Ogni recensione di Big Mouth è un remix della precedente. Con i suoi pregi e i suoi difetti, questa serie animata è diventata una delle più riconoscibili su Netflix, e vi rimarrà ancora per tanti anni. Alla quinta stagione della serie, non c'è più nulla da aggiungere, in positivo o in negativo, rispetto allo show di Nick Kroll. Patemi adolescenziali ridotti alla sola sfera sessuale, volgarità assortite, personaggi antipatici, la continua estremizzazione dei tormenti giovanili. Tutto questo e poco altro in uno show intrappolato a metà strada tra la grana grossa utilizzata per avvicinare i più giovani e i riferimenti adulti per attirare un target che con la serie non dovrebbe avere nulla a che fare.

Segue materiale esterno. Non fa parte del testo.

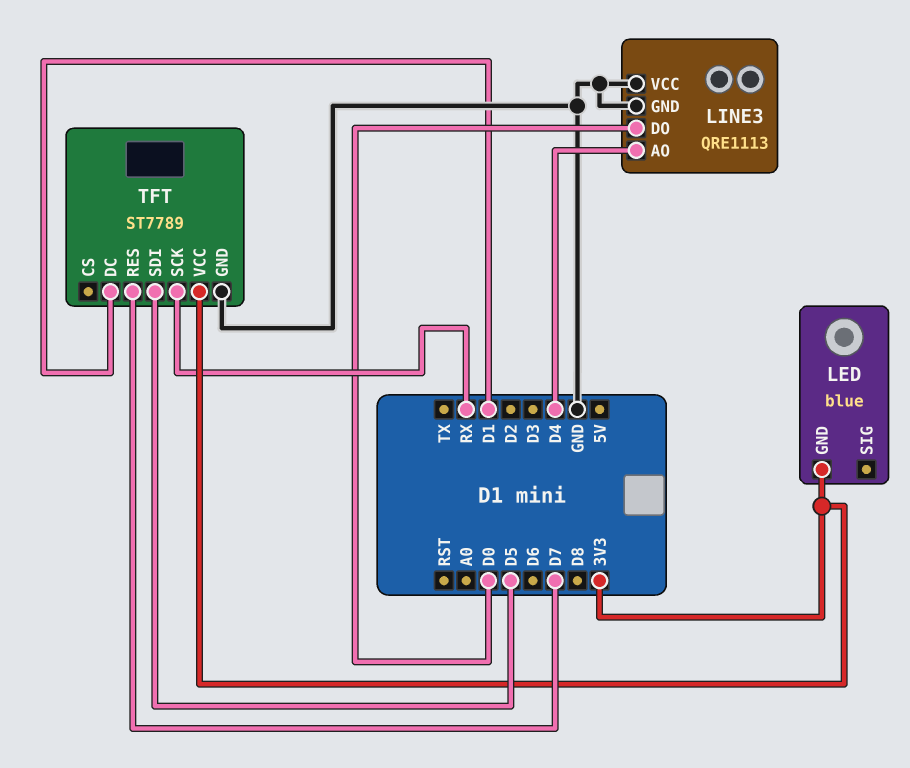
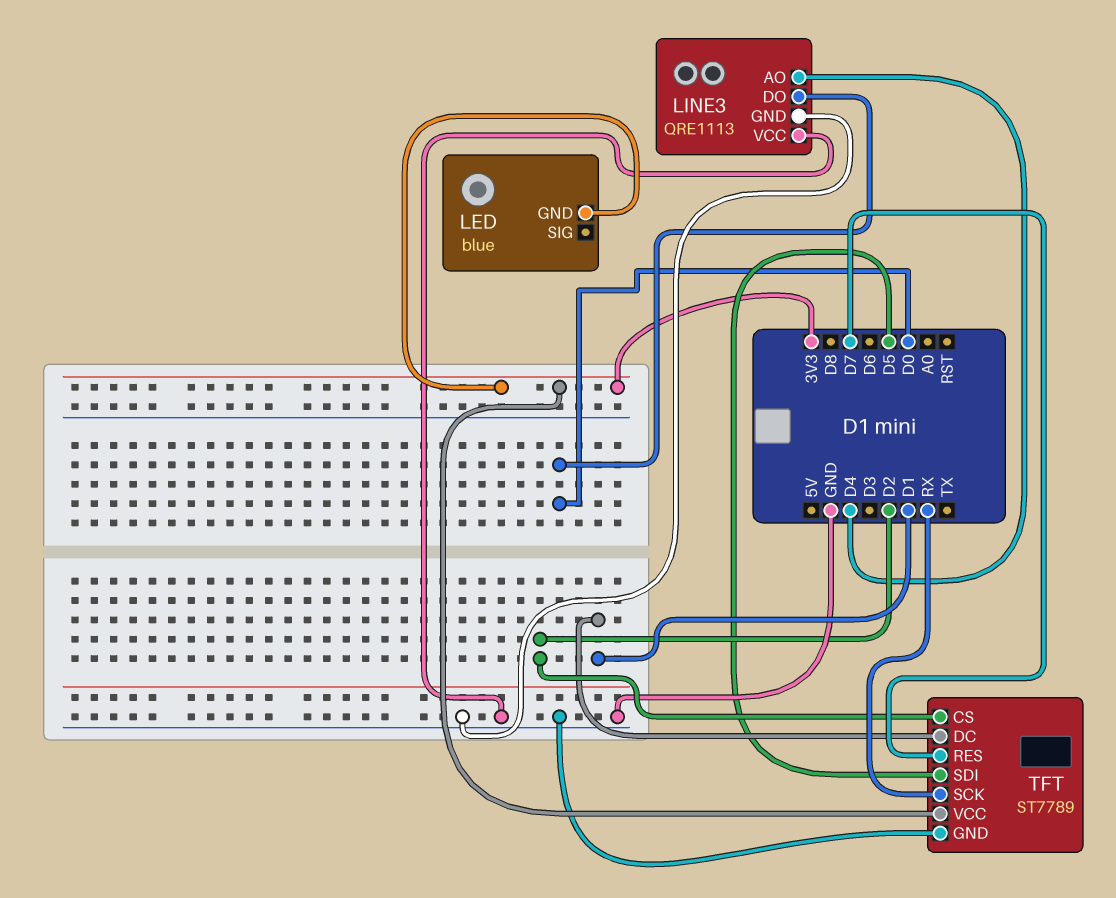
TFT pin CS: none -> D2

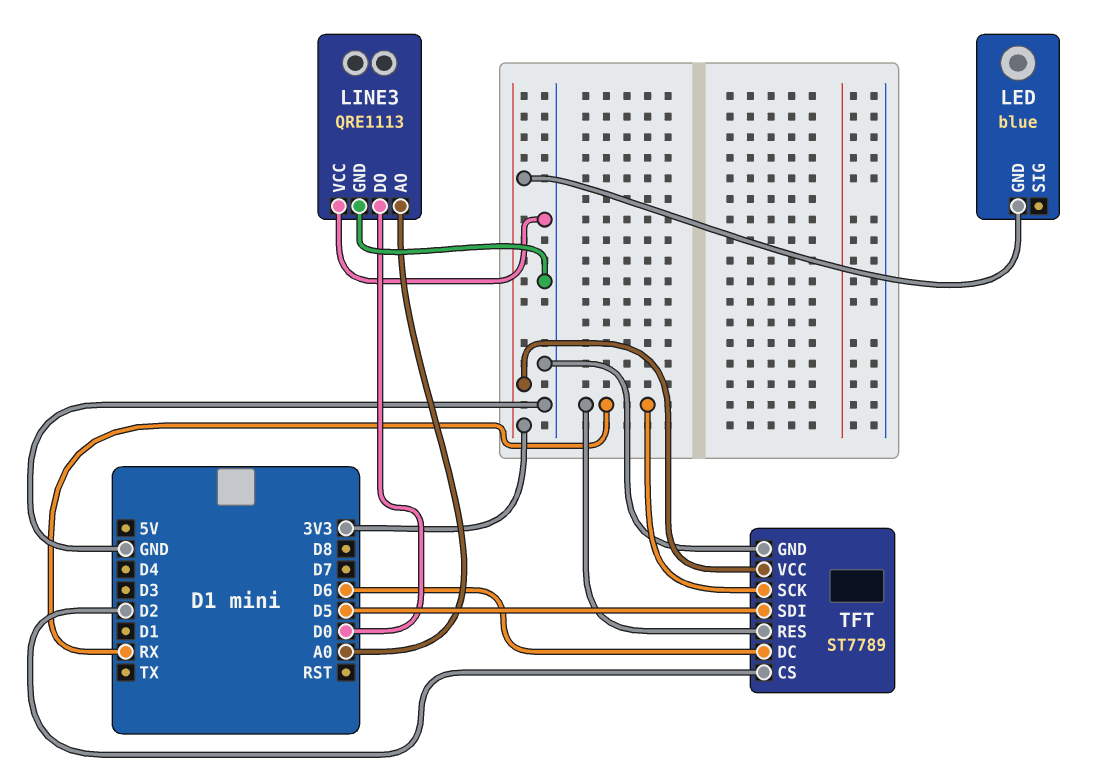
LINE3 pin AO: D4 -> A0
TFT pin DC: D1 -> D6
TFT pin RES: D7 -> RX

Si può solo fare l'elenco delle vicende che coinvolgeranno Nick, Andrew, Jessi, Missy nella loro ricerca di un equilibrio nei loro difficili anni da adolescenti. I temi sono quelli: difficoltà ad accettarsi, un irrefrenabile – ma quasi patologico a questo punto – desiderio sessuale, e picchi di emotività che si scatenanto in rabbia, rifiuto, ansie (l'anno scorso c'era la vergogna, quest'anno l'odio). Sì, è l'adolescenza, ma dove qualsiasi altra serie animata adulta pretende ad un certo punto per sé la ricerca di un linguaggio un po' più elaborato, Big Mouth suona sempre la stessa nota stonata e sgradevole.

La serie inizia sottolineando la voglia continua di masturbazione da parte dei protagonisti, e su questo imbastisce una trama su una scommessa a chi riuscirà a "trattenersi" più a lungo. Pochissimi, anche tra gli spettatori più grandi, riconosceranno che questo è un riferimento ad una delle puntate più celebri di Seinfeld, che all'epoca rompeva proprio il tabù della masturbazione. Il riferimento è confermato anche dal fatto che una delle scene citerà il quartetto di protagonisti di quella serie. Ma appunto, anche questo è uno dei problemi della serie. A chi si rivolge? Ad un ipotetico spettatore ultratrentacinquenne che per qualche motivo dovrebbe vedere un cartone animato su dei ragazzini eccitati?

E torna sempre la stessa questione. È facile scrivere che Big Mouth parla di temi importanti per i giovani, parla il loro linguaggio, non li educa stando su un piedistallo... ma lo fa davvero? Qui ancora una volta i temi sembrano essere lo specchietto per mettere in scena continui riferimenti visivi agli organi genitali, una dissacrazione fine a se stessa, goduria nella violenza. E tutto questo, dopo cinque stagioni, senza la grazia di una storyline capace di generare un minimo di empatia o di cura nell'intreccio. La provocazione è essenziale, permette di oltrepassare dei limiti, costruire una empatia con lo spettatore più giovane. E senza dubbio l'adolescenza con i suoi cambiamenti è sgradevole per definizione. Ma non dovrebbe essere fine a se stessa. Big Mouth, con la sua percentuale sconfinata di parolacce rispetto ai dialoghi e la sua sessualità ostentata, finisce addirittura per annoiare.